Despite the subzero temperatures and steady snow as voters go the polls Tuesday in New Hampshire, it's been an unusually warm and gentle campaign season, especially on television.
But those temperate politics are not expected to last. New Hampshire's cozy house parties and intimate town-hall meetings will be replaced by hurried tarmac touchdowns and big impersonal rallies. Gone, too, will be the kind of up-close-and-personal local media coverage that gives New Hampshire voters a chance to assess each contender thoroughly, if they hadn't already met him in person.
And with that goes the political intimacy that this year, in particular, has discouraged negativity in Iowa and New Hampshire.
No matter what happens at the ballot box Tuesday, at least six of the seven candidates are expected to compete next Tuesday in the seven contests from South Carolina to Missouri to New Mexico.
Voters in these primaries face an entirely different set of calculations. They'll be much more dependent on the national media to get a sense of the field. And so TV advertising will be far more critical, in both senses of the word. "On Wednesday, the gloves come off," says Tobe Berkovitz, a political analyst at Boston University. "The less engaged and the less informed the voters are, in general, the better negative advertising works, because that's their only frame of reference."
But here in New Hampshire, voters are getting a clear sense of what each candidate would at least like them to think.

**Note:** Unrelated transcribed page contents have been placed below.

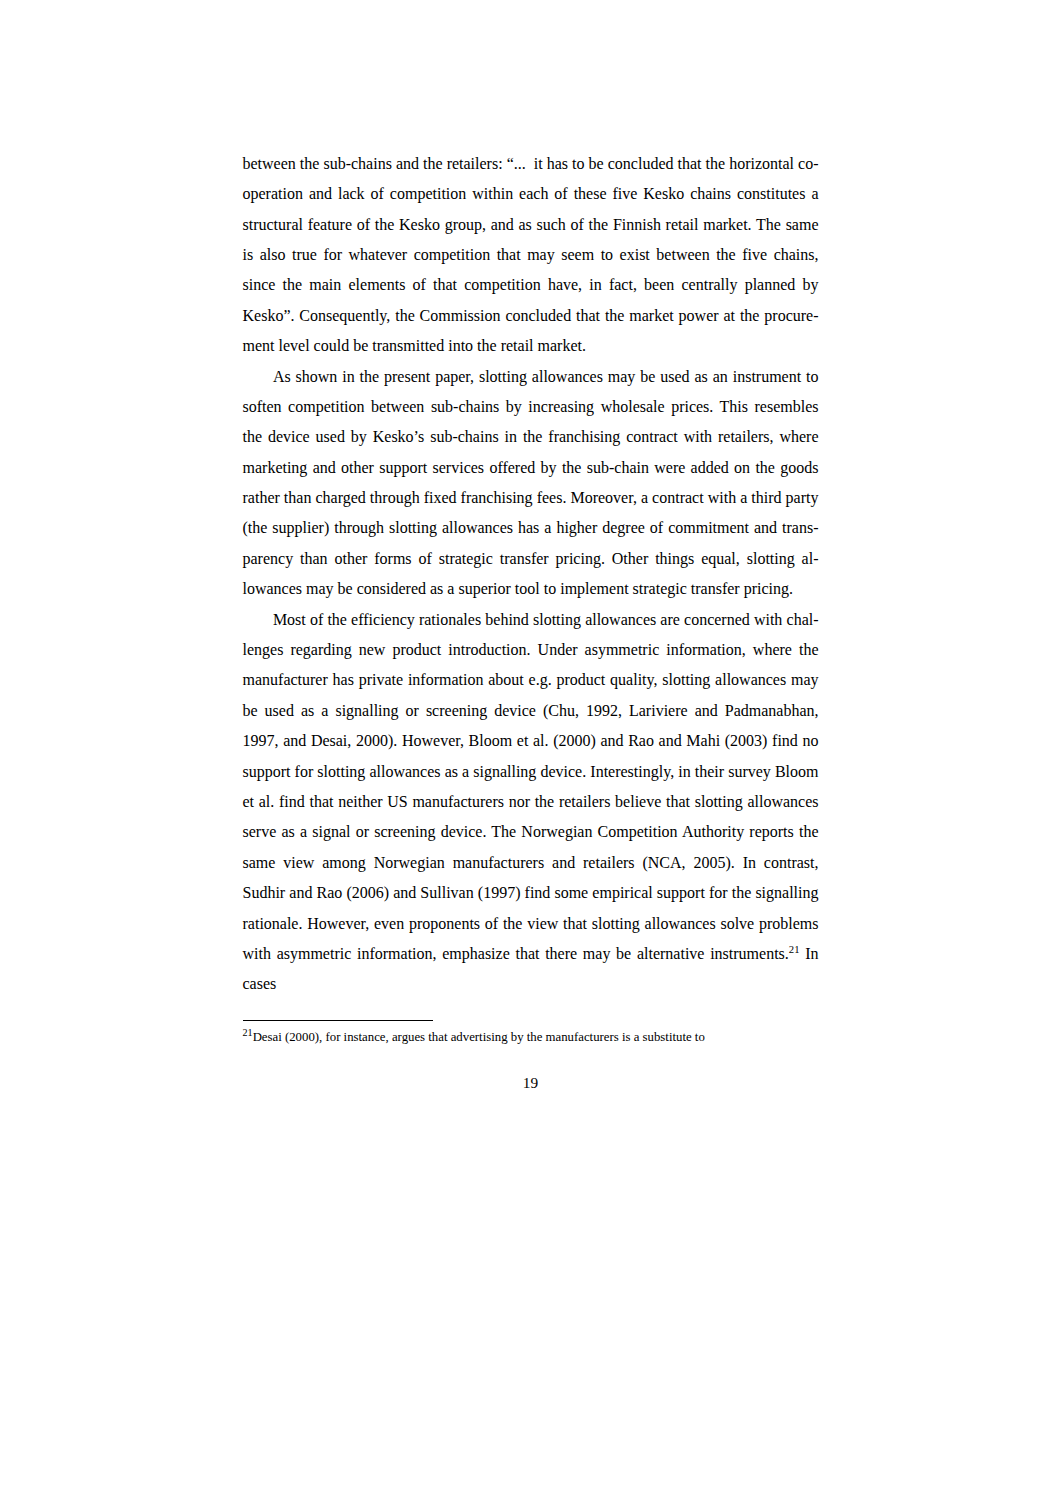between the sub-chains and the retailers: “... it has to be concluded that the horizontal cooperation and lack of competition within each of these five Kesko chains constitutes a structural feature of the Kesko group, and as such of the Finnish retail market. The same is also true for whatever competition that may seem to exist between the five chains, since the main elements of that competition have, in fact, been centrally planned by Kesko”. Consequently, the Commission concluded that the market power at the procurement level could be transmitted into the retail market.
As shown in the present paper, slotting allowances may be used as an instrument to soften competition between sub-chains by increasing wholesale prices. This resembles the device used by Kesko’s sub-chains in the franchising contract with retailers, where marketing and other support services offered by the sub-chain were added on the goods rather than charged through fixed franchising fees. Moreover, a contract with a third party (the supplier) through slotting allowances has a higher degree of commitment and transparency than other forms of strategic transfer pricing. Other things equal, slotting allowances may be considered as a superior tool to implement strategic transfer pricing.
Most of the efficiency rationales behind slotting allowances are concerned with challenges regarding new product introduction. Under asymmetric information, where the manufacturer has private information about e.g. product quality, slotting allowances may be used as a signalling or screening device (Chu, 1992, Lariviere and Padmanabhan, 1997, and Desai, 2000). However, Bloom et al. (2000) and Rao and Mahi (2003) find no support for slotting allowances as a signalling device. Interestingly, in their survey Bloom et al. find that neither US manufacturers nor the retailers believe that slotting allowances serve as a signal or screening device. The Norwegian Competition Authority reports the same view among Norwegian manufacturers and retailers (NCA, 2005). In contrast, Sudhir and Rao (2006) and Sullivan (1997) find some empirical support for the signalling rationale. However, even proponents of the view that slotting allowances solve problems with asymmetric information, emphasize that there may be alternative instruments.21 In cases
21Desai (2000), for instance, argues that advertising by the manufacturers is a substitute to
19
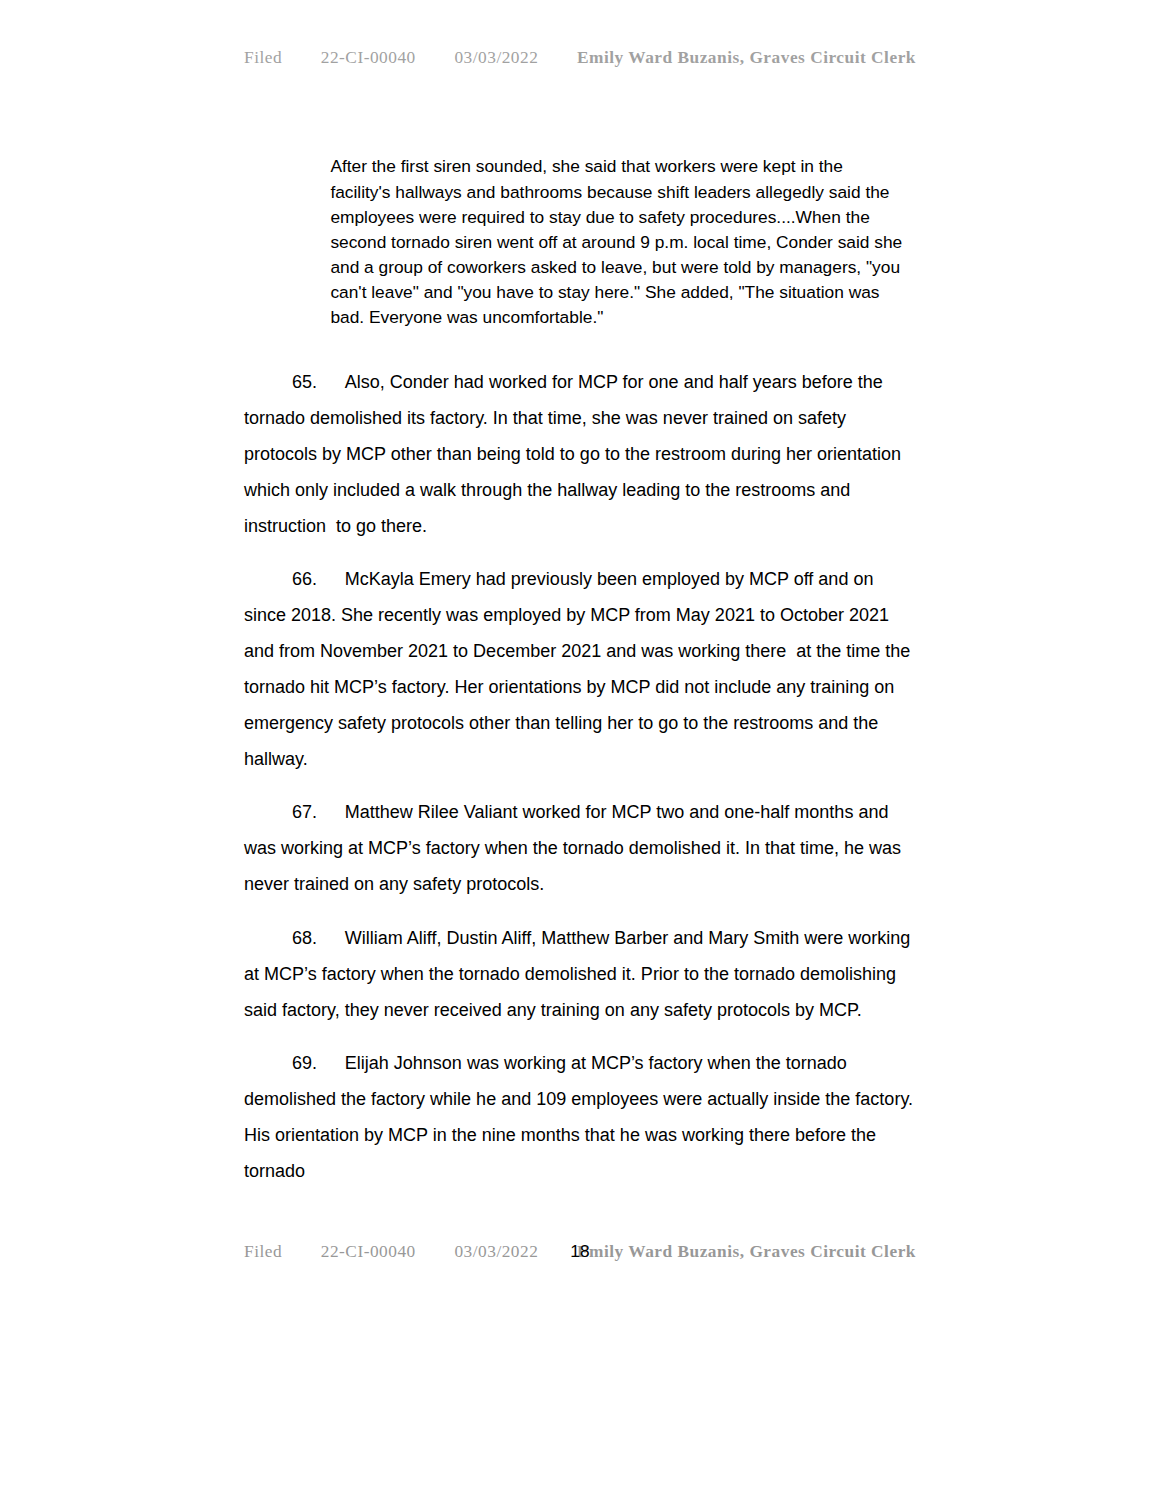Filed 22-CI-00040 03/03/2022 Emily Ward Buzanis, Graves Circuit Clerk
After the first siren sounded, she said that workers were kept in the facility's hallways and bathrooms because shift leaders allegedly said the employees were required to stay due to safety procedures....When the second tornado siren went off at around 9 p.m. local time, Conder said she and a group of coworkers asked to leave, but were told by managers, "you can't leave" and "you have to stay here." She added, "The situation was bad. Everyone was uncomfortable."
65. Also, Conder had worked for MCP for one and half years before the tornado demolished its factory. In that time, she was never trained on safety protocols by MCP other than being told to go to the restroom during her orientation which only included a walk through the hallway leading to the restrooms and instruction to go there.
66. McKayla Emery had previously been employed by MCP off and on since 2018. She recently was employed by MCP from May 2021 to October 2021 and from November 2021 to December 2021 and was working there at the time the tornado hit MCP’s factory. Her orientations by MCP did not include any training on emergency safety protocols other than telling her to go to the restrooms and the hallway.
67. Matthew Rilee Valiant worked for MCP two and one-half months and was working at MCP’s factory when the tornado demolished it. In that time, he was never trained on any safety protocols.
68. William Aliff, Dustin Aliff, Matthew Barber and Mary Smith were working at MCP’s factory when the tornado demolished it. Prior to the tornado demolishing said factory, they never received any training on any safety protocols by MCP.
69. Elijah Johnson was working at MCP’s factory when the tornado demolished the factory while he and 109 employees were actually inside the factory. His orientation by MCP in the nine months that he was working there before the tornado
Filed 22-CI-00040 03/03/2022 Emily Ward Buzanis, Graves Circuit Clerk
18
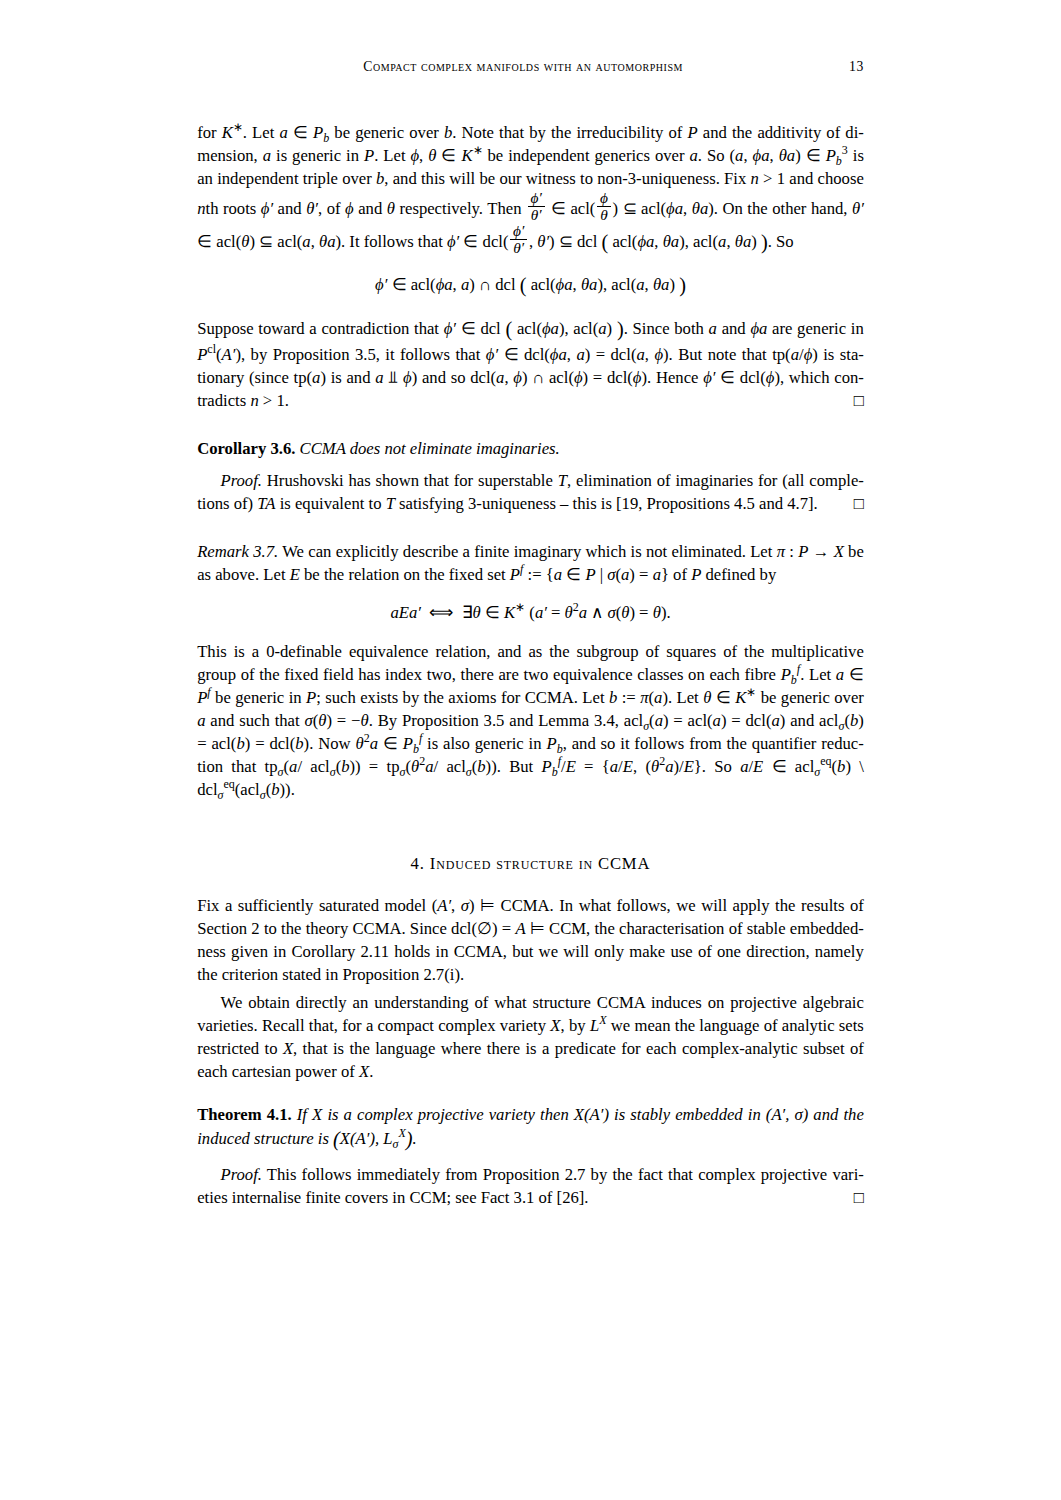Compact complex manifolds with an automorphism 13
for K∗. Let a ∈ Pb be generic over b. Note that by the irreducibility of P and the additivity of dimension, a is generic in P. Let ϕ, θ ∈ K∗ be independent generics over a. So (a, ϕa, θa) ∈ Pb3 is an independent triple over b, and this will be our witness to non-3-uniqueness. Fix n > 1 and choose nth roots ϕ′ and θ′, of ϕ and θ respectively. Then ϕ′θ′ ∈ acl(ϕθ) ⊆ acl(ϕa, θa). On the other hand, θ′ ∈ acl(θ) ⊆ acl(a, θa). It follows that ϕ′ ∈ dcl(ϕ′θ′, θ′) ⊆ dcl ( acl(ϕa, θa), acl(a, θa) ). So
ϕ′ ∈ acl(ϕa, a) ∩ dcl ( acl(ϕa, θa), acl(a, θa) )
Suppose toward a contradiction that ϕ′ ∈ dcl ( acl(ϕa), acl(a) ). Since both a and ϕa are generic in Pcl(A′), by Proposition 3.5, it follows that ϕ′ ∈ dcl(ϕa, a) = dcl(a, ϕ). But note that tp(a/ϕ) is stationary (since tp(a) is and a ⫫ ϕ) and so dcl(a, ϕ) ∩ acl(ϕ) = dcl(ϕ). Hence ϕ′ ∈ dcl(ϕ), which contradicts n > 1.
Corollary 3.6. CCMA does not eliminate imaginaries.
Proof. Hrushovski has shown that for superstable T, elimination of imaginaries for (all completions of) TA is equivalent to T satisfying 3-uniqueness – this is [19, Propositions 4.5 and 4.7].
Remark 3.7. We can explicitly describe a finite imaginary which is not eliminated. Let π : P → X be as above. Let E be the relation on the fixed set Pf := {a ∈ P | σ(a) = a} of P defined by
aEa′ ⟺ ∃θ ∈ K∗ (a′ = θ2a ∧ σ(θ) = θ).
This is a 0-definable equivalence relation, and as the subgroup of squares of the multiplicative group of the fixed field has index two, there are two equivalence classes on each fibre Pbf. Let a ∈ Pf be generic in P; such exists by the axioms for CCMA. Let b := π(a). Let θ ∈ K∗ be generic over a and such that σ(θ) = −θ. By Proposition 3.5 and Lemma 3.4, aclσ(a) = acl(a) = dcl(a) and aclσ(b) = acl(b) = dcl(b). Now θ2a ∈ Pbf is also generic in Pb, and so it follows from the quantifier reduction that tpσ(a/ aclσ(b)) = tpσ(θ2a/ aclσ(b)). But Pbf/E = {a/E, (θ2a)/E}. So a/E ∈ aclσeq(b) \ dclσeq(aclσ(b)).
4. Induced structure in CCMA
Fix a sufficiently saturated model (A′, σ) ⊨ CCMA. In what follows, we will apply the results of Section 2 to the theory CCMA. Since dcl(∅) = A ⊨ CCM, the characterisation of stable embeddedness given in Corollary 2.11 holds in CCMA, but we will only make use of one direction, namely the criterion stated in Proposition 2.7(i).
We obtain directly an understanding of what structure CCMA induces on projective algebraic varieties. Recall that, for a compact complex variety X, by LX we mean the language of analytic sets restricted to X, that is the language where there is a predicate for each complex-analytic subset of each cartesian power of X.
Theorem 4.1. If X is a complex projective variety then X(A′) is stably embedded in (A′, σ) and the induced structure is (X(A′), LσX).
Proof. This follows immediately from Proposition 2.7 by the fact that complex projective varieties internalise finite covers in CCM; see Fact 3.1 of [26].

Thanks to what can be called the Iowa wind-chill effect, which dampened campaigns' taste for the negative, voters have been treated to a steady diet of mostly uplifting ads touting leadership, integrity, honesty, and courage.
John Kerry promises he'll "take the fight to George Bush every day." Howard Dean "stands up for what's right, when it's not popular ... the test of a true leader." Wesley Clark touts his ability to "get things done by putting principle above politics."
Whatever jabs exist are subtle, such as Dr. Dean's point that he spoke out against the Iraq war and the president's economic plan while "other Democrats" were silent.
There's been one clear beneficiary of this kinder and gentler tone: Senator Kerry, the front-runner who's escaped the beatings usually inflicted on whoever is in the No. 1 spot. "He's also in the envious position of being in a multicandidate field," says Professor Berkovitz, "which means if a candidate attacks Kerry and brings his poll numbers down a little bit, it doesn't necessarily mean the attacker's numbers are going to go up."
In Iowa, some of those attackers even went down. But don't think that means a permanent end to the infamous attack ad. Voters almost always say they don't like them, but they watch them. In fact, negative ads have proved to be very effective in getting out information that people remember, for good or bad. "If I told you candidate X was a nice guy and good with his family, you might remember it for 10 seconds," says political analyst Dan Payne. "But if I told you he had a mistress in a nearby town, you'd remember it, probably believe it, and even traffic it a bit."
So there's a delicate line to walk. Because of the risk of offending some voters, the attack ads are sometimes reserved for when candidates are feeling desperate. After Tuesday, that could be case.
Sen. Joe Lieberman of Connecticut has been floundering in the single digits. Unless a surge of independent voters gives him a surprise boost, it's expected that he'll leave the race Wednesday. If Lieberman does decide to stay in, strategists contend that he'll have to go negative.
"If he stays in, he'll have to go to some state, plant the flag, and attack whoever is in his way," says Mr. Payne.
The same is true for retired Gen. Wesley Clark, whose once commanding second place in the polls here has disappeared. Now polls have him slipping into the teens.
Indeed, as Berkovitz says, expect the behind-the-scenes "venom dealers" to come out Wednesday. They'll try to paint unpleasant pictures of the opposition, while on the surface at least, the candidates try to stay above the fray.